Written task 1:
From the rows, output the lines from the one with "family: Lycaenidae" to the one with "phylum: Marchantiophyta", both included, as a numbered list with blank lines omitted.
━━ Given text
To make allocating mutators (in this case .resize()) work you must activate the arena. This is done in thread-local fashion by using a RAII-style object, an ipc::shm::stl::Arena_activator:

auto x = session.session_shm()->construct<Widget>();
auto y = session.app_shm()->construct<Widget>();
{
Activator ctx_sess(session.session_shm()); // When modifying Shm_allocator-using things best to do this at the top.
x->m_flag = true; // ctx_sess is active but has zero effect on this (harmless and zero perf impact).
x->m_str.resize(128); // ctx_sess is active and will cause proper arena to be used for allocation.
{
Activator ctx_app(session.app_shm()); // Activators "stack": the latest one to be cted and not dted is active.
y->m_str.resize(128); // ctx_app is active and will cause proper arena to be used for allocation.
}
// ctx_sess is active again.
x->m_str.resize(1024);
}
// If no Activator is active here (in this thread) this would trip internal assert() inside Shm_allocator.
x->m_str.resize(128);
RAII-style class operating a stack-like notion of a the given thread's currently active SHM-aware Are...
Definition: arena_activator.hpp:41

Note well: Arena_activators stack as shown. So you can work with multiple arenas in close proximity. The key point is it affects only the current thread.

Note
boost.interprocess provides a stateful allocator. Using those is quite painful, especially when using containers of containers, but let's not get into it here. Our syntax is much less painful, though there's no free lunch: we have to use the activator statement to make it work, and there is some compute used internally to those to make the thread-local state apply. We feel this trade-off is well worth it in our favor.

When MUST/SHOULD you activate an arena?
We've answered this already: whenever you're modifying a data structure living in SHM, such that it is of a type fitted with Allocator template parameter equal to Stateless_allocator<something>, and that operation might want to allocate or deallocate (via its Allocator). In typical use of STL-compliant containers we don't usually have to think about such technicalities; most people don't really know or care about STL-allocators at all. Hence knowing when specifically you must do it is arguably a somewhat tall order. Possibly.
So, informally, a better question might be: what are convenient rules of thumb that'll ensure you do the right thing, without worrying too much about allocator technicalities? We suggest these:
  • If your code block is const in nature – you're not modifying your T at all – then it is never necessary. (In point of fact, with SHM-jemalloc not only is it not necessary, it is also impossible on the receiving side of an IPC-transmission of a SHM-handle. There is simply no arena to activate in that situation. And as of this writing, writing on the receiving side is disallowed at the kernel level anyway. With SHM-classic, though, both allocation and writing is possible. Nevertheless even then: if your receiving-side algorithm is read-only w/r/t a SHM-stored T, then you need not – and should not – activate any arena.)
━━━━
━━ Listed records
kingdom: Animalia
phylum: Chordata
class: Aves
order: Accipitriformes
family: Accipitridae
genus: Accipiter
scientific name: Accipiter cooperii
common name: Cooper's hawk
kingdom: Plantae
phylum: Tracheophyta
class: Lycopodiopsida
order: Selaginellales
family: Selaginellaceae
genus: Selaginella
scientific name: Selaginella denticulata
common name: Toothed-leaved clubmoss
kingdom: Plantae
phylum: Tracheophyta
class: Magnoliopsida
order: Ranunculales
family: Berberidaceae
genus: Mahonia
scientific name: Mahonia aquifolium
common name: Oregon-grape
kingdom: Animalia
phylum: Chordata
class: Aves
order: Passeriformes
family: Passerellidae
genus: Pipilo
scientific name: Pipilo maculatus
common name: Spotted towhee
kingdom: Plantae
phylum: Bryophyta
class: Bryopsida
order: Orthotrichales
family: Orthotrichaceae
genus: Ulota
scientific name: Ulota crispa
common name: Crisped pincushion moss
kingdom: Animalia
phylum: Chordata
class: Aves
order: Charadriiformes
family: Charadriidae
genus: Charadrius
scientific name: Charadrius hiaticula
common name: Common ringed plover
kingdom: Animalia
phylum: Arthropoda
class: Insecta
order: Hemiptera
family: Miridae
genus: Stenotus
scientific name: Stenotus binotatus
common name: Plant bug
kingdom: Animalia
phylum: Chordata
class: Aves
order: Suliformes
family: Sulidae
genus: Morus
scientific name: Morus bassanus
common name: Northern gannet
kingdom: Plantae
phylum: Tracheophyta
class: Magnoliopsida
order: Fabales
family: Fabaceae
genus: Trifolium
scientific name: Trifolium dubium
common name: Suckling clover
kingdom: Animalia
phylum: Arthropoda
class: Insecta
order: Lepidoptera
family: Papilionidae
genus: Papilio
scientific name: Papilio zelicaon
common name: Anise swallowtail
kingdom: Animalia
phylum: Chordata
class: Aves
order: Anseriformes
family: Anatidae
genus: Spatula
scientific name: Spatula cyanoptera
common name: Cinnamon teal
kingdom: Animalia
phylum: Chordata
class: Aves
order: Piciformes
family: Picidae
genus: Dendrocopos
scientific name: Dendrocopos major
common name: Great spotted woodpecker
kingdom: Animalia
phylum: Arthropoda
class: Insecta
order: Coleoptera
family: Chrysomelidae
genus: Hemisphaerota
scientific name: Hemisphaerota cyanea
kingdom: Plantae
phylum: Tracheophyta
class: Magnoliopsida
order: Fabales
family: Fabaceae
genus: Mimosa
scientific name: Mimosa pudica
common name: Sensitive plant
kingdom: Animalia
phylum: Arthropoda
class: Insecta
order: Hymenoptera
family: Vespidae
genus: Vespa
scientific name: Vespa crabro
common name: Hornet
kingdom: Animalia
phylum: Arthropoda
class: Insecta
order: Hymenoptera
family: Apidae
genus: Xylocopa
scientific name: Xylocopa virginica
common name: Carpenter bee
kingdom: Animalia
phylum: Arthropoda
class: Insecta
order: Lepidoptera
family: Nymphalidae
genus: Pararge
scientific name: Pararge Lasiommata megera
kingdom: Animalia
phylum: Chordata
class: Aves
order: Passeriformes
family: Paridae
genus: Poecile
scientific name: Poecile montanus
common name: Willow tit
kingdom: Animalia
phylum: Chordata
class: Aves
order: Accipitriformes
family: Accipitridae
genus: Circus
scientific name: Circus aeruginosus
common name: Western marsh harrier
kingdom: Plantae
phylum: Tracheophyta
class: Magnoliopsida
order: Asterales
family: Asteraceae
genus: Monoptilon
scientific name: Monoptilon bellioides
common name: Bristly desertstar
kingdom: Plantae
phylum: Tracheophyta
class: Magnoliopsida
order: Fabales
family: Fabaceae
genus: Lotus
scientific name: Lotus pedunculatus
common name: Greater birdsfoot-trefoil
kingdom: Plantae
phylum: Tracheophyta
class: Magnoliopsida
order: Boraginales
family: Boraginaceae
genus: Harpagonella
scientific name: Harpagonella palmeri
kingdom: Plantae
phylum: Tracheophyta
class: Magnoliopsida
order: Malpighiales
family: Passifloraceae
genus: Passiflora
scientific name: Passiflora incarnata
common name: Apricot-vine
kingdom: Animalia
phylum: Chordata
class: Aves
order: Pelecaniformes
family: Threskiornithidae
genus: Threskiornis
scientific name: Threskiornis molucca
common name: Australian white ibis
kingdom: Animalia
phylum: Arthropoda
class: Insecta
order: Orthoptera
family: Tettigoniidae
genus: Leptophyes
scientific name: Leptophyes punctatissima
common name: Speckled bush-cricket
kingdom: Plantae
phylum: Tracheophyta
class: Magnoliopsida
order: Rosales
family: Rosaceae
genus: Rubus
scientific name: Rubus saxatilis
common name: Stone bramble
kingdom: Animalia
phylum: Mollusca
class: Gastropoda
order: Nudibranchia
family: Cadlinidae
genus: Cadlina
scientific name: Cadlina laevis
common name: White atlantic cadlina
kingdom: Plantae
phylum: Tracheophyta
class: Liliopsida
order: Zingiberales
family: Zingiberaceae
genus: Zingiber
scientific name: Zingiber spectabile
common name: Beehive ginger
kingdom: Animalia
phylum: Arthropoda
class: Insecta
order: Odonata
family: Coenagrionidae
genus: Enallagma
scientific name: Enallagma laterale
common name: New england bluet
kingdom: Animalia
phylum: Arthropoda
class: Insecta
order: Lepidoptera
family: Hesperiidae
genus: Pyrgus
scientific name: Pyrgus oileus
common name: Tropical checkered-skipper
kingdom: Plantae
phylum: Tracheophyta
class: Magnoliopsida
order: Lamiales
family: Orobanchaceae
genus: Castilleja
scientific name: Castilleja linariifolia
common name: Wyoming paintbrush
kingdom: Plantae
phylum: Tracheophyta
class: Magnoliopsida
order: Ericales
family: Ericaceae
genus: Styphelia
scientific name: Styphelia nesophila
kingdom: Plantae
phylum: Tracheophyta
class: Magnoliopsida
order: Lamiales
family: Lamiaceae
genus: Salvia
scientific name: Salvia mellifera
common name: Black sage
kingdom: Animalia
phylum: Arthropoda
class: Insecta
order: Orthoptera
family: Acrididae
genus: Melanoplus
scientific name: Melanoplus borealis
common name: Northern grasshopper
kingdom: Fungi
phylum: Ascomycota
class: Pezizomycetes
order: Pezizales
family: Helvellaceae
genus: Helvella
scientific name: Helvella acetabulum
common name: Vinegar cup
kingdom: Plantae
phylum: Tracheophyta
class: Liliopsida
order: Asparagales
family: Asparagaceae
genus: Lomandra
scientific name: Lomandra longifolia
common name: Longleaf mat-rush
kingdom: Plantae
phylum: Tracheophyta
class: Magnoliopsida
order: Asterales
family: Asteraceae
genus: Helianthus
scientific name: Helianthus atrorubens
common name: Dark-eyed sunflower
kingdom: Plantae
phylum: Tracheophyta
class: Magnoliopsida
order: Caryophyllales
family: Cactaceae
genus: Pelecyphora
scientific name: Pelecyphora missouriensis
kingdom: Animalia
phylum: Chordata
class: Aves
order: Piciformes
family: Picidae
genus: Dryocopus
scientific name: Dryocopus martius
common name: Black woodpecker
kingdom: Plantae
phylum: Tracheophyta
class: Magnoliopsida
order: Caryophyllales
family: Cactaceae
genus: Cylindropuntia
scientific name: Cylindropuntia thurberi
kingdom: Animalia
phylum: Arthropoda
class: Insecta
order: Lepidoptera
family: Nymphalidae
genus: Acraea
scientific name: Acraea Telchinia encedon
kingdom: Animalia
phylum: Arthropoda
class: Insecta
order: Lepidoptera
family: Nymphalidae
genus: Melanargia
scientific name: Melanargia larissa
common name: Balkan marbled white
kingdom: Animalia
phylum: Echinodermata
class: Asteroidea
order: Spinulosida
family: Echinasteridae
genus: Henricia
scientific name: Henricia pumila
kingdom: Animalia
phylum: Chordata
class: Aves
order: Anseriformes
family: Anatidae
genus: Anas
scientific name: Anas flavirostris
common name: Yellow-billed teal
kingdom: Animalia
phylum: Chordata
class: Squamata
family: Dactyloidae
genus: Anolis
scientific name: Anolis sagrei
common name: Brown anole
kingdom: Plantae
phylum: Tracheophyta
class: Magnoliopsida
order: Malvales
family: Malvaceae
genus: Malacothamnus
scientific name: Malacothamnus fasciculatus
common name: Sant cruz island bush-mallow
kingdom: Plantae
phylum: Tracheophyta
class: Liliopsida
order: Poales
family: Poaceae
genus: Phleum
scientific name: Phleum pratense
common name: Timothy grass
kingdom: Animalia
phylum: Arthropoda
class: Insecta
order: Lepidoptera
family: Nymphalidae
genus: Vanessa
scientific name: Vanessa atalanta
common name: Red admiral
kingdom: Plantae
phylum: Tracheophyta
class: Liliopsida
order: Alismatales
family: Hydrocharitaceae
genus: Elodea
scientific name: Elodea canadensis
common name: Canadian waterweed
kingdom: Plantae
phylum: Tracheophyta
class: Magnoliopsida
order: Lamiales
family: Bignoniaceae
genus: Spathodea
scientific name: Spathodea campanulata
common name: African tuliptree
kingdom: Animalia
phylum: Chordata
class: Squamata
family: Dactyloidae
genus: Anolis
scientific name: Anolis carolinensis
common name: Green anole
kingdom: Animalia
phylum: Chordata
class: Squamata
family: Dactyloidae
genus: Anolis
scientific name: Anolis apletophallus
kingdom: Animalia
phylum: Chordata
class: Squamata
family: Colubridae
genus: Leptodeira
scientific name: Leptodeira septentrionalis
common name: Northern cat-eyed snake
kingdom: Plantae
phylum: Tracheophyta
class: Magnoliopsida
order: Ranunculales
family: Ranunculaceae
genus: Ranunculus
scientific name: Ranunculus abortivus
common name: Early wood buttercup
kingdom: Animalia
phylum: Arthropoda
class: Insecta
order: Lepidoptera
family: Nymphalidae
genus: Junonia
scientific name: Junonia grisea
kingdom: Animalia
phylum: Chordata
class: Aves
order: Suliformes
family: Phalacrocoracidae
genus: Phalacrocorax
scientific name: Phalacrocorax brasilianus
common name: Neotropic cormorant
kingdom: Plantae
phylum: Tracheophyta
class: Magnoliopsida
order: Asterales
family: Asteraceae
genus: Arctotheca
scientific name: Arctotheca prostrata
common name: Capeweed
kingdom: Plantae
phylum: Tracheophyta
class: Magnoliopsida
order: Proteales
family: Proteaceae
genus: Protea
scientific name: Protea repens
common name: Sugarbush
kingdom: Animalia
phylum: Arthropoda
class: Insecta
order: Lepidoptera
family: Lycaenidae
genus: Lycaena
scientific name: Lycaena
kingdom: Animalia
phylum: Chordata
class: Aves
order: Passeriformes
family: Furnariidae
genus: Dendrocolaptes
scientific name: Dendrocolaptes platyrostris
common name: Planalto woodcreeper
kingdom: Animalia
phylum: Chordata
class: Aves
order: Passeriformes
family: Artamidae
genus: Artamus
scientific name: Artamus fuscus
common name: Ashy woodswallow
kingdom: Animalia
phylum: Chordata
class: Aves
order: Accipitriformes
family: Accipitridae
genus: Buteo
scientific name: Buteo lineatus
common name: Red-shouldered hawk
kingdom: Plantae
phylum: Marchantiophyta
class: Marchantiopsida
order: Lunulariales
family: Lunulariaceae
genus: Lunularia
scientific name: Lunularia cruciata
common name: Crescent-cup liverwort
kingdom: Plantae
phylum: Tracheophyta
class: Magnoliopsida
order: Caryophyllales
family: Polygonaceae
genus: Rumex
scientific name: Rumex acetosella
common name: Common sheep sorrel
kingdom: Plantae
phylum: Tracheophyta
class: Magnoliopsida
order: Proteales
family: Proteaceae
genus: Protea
━━━━
Written task 2:
According to the arena activator text, which part of the program does an Arena_activator affect?

Full output 1:
1. family: Lycaenidae
2. genus: Lycaena
3. scientific name: Lycaena
4. kingdom: Animalia
5. phylum: Chordata
6. class: Aves
7. order: Passeriformes
8. family: Furnariidae
9. genus: Dendrocolaptes
10. scientific name: Dendrocolaptes platyrostris
11. common name: Planalto woodcreeper
12. kingdom: Animalia
13. phylum: Chordata
14. class: Aves
15. order: Passeriformes
16. family: Artamidae
17. genus: Artamus
18. scientific name: Artamus fuscus
19. common name: Ashy woodswallow
20. kingdom: Animalia
21. phylum: Chordata
22. class: Aves
23. order: Accipitriformes
24. family: Accipitridae
25. genus: Buteo
26. scientific name: Buteo lineatus
27. common name: Red-shouldered hawk
28. kingdom: Plantae
29. phylum: Marchantiophyta

Full output 2:
Only the current thread.